A responsabilidade moral da Europa continua a ser fundamental. Srebrenica foi um fracasso europeu e as suas cicatrizes – físicas e psicológicas – perduram. Defender o direito internacional humanitário, garantir a proteção dos civis e intervir de forma decisiva quando necessário não são ideais opcionais, mas obrigações que estruturam a credibilidade da Europa. De Gaza à Ucrânia, estas responsabilidades estão a ser novamente postas à prova. A tentação de tratar todas as partes como moralmente equivalentes, de permitir que a conveniência geopolítica ofusque o sofrimento humano, é tão perigosa hoje como era há 30 anos.
Srebrenica lembra-nos a dimensão humana que muitas vezes se perde na análise geopolítica. Os testemunhos revelam não só os horrores do genocídio, mas também a força duradoura da memória, da cultura e da dignidade pessoal. É fundamental preservar estas narrativas. São antídotos para a negação e a indiferença, e lembram aos decisores políticos que por trás de cada mapa, proposta de cessar-fogo ou mesa de negociações estão vidas reais, famílias e comunidades em risco.
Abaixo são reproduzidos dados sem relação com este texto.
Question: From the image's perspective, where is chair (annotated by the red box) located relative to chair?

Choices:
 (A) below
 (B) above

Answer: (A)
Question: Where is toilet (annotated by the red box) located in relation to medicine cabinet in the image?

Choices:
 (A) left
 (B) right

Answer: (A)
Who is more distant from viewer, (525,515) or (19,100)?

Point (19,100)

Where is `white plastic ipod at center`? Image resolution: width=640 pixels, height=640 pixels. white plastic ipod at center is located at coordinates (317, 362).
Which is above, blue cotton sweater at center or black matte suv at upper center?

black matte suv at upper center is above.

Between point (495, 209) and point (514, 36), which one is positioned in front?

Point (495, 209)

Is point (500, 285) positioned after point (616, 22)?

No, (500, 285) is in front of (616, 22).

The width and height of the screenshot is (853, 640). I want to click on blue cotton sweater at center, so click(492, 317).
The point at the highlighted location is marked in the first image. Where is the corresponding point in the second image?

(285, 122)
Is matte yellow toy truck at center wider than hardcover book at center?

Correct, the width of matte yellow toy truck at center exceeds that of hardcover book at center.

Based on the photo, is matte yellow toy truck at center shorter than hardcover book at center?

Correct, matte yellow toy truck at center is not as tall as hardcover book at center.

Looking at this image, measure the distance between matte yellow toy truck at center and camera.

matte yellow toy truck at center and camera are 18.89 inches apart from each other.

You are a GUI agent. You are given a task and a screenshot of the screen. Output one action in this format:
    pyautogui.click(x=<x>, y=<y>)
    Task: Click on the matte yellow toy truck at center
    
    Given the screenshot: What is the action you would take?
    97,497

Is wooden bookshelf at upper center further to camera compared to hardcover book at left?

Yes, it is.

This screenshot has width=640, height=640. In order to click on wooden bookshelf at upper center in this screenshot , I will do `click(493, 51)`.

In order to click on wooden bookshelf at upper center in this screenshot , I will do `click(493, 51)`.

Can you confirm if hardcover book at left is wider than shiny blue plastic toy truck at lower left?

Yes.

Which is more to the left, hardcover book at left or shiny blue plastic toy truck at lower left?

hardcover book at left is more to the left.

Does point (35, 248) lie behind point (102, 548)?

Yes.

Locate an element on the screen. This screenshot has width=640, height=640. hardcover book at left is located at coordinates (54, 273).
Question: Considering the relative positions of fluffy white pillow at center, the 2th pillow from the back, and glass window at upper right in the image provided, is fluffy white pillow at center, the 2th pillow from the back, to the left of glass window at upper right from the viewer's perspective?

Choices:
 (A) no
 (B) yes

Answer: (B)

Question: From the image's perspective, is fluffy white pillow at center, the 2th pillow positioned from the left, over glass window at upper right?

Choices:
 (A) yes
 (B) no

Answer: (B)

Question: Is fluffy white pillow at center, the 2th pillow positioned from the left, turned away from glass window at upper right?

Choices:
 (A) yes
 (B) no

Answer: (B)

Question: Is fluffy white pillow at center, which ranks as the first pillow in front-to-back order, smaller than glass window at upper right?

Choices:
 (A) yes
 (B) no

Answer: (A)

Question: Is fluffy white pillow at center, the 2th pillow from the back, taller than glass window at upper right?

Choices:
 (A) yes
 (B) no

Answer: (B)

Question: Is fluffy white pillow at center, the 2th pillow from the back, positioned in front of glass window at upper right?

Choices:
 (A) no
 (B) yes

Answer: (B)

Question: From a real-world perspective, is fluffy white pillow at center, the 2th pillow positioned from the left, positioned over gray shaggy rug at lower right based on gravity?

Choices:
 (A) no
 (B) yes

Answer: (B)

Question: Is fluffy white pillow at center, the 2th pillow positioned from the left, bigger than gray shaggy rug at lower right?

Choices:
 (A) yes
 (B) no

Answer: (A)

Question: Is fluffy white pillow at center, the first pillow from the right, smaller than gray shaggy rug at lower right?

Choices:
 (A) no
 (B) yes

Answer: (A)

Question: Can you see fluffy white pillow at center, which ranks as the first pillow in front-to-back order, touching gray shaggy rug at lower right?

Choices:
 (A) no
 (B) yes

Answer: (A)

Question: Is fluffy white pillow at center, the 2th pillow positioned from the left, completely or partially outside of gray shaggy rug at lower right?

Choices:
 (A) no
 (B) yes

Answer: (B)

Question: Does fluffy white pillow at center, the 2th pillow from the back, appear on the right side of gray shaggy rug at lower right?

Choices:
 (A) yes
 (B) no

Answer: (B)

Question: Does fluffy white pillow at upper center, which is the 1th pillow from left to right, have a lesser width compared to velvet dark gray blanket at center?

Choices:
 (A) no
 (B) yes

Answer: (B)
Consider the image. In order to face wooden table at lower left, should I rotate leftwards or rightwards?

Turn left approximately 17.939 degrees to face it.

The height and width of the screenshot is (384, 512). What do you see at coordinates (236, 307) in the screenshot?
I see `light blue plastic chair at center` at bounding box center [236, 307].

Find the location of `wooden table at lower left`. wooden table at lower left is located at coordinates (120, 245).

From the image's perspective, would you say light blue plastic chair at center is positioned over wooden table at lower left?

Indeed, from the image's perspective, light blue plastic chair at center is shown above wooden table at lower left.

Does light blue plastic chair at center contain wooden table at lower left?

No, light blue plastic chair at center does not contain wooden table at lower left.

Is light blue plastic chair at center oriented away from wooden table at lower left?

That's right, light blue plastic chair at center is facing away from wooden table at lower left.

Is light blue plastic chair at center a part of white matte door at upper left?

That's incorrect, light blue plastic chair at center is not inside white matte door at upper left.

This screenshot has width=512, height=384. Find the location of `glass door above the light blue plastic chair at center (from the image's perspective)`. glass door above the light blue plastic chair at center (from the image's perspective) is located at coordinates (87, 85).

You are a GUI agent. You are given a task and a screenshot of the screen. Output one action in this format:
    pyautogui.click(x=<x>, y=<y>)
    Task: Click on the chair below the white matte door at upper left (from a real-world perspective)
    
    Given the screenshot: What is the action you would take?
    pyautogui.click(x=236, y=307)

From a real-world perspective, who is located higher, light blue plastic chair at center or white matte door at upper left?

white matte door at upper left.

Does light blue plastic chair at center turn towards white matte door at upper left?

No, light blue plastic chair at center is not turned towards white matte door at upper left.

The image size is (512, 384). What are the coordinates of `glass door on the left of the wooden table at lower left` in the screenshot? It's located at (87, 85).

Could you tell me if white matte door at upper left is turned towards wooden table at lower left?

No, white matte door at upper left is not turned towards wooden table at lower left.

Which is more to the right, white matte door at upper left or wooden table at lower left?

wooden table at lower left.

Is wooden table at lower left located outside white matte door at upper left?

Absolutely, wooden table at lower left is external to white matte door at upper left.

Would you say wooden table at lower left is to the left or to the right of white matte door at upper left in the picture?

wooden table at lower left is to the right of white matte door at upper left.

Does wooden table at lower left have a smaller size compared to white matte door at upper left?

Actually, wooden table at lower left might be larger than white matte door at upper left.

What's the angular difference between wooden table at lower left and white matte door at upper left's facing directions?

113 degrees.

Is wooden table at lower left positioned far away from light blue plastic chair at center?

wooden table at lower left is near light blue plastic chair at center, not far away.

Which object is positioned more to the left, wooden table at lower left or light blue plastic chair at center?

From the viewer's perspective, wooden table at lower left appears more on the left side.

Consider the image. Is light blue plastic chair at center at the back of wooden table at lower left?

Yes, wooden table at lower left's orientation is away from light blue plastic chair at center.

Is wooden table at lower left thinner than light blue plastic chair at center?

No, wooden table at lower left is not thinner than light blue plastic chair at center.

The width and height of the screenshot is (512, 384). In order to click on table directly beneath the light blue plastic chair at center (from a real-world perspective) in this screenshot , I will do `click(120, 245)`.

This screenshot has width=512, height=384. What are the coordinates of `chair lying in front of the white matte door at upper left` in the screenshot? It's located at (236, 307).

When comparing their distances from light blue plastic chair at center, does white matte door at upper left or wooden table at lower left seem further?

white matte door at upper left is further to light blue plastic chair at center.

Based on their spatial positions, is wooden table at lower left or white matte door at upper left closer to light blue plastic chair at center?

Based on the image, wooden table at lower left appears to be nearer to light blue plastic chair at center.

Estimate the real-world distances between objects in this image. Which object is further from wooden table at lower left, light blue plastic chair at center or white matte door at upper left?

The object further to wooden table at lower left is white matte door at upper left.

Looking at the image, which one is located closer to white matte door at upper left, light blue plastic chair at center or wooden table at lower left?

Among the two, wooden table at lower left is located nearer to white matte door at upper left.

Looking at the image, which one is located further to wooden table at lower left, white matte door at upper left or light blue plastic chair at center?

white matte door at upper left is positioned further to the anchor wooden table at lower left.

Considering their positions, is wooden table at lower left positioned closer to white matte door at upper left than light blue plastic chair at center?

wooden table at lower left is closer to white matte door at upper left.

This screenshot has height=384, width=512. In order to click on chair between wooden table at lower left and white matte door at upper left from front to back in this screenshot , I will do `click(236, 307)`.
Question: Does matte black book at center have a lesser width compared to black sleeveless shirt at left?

As atrocidades que se desenrolam hoje em Gaza e na Ucrânia não podem ser reduzidas a estatísticas ou cálculos estratégicos. Civis estão presos em ciclos de violência, fome deliberada e privação, e o custo humano da guerra ressoa de forma desconfortável ante a experiência bósnia. A intervenção precoce, assente no respeito pela vida civil e pela coexistência étnica, é essencial para evitar que a história se repita.
Volvidos 30 anos, Srebrenica não é apenas um evento histórico – é um prisma para compreendermos o presente. As suas lições são dolorosamente claras: a coexistência multiétnica é um valor que vale a pena proteger; a impunidade encoraja a repetição; e o direito internacional deve ser fortalecido para enfrentar as táticas modernas de terror. Justiça protelada é justiça negada. Paz não garantida é paz traída. A memória e as lições aprendidas só têm significado se fundamentarem as ações presentes.
O sofrimento em Gaza, a destruição na Ucrânia, o silêncio nos corredores diplomáticos são ecos da Bósnia que exigem atenção. Se não os ouvirmos, corremos o risco não só de repetir a história, mas também de trair os ideais que outrora fizeram da Europa um lugar onde a coexistência era possível. A Europa deve agir não como um observador passivo, mas como um garante das regras que ajudou a moldar. Defender o direito internacional humanitário, insistir na responsabilização e defender os vulneráveis não são exercícios idealistas, são imperativos nascidos dos fracassos do passado.
A fome é terrorismo. O silêncio é cumplicidade. A humanidade multiétnica nunca mais deve ser tratada como um problema a gerir, mas sim como um tesouro a defender. Os ecos de Srebrenica assim o exigem.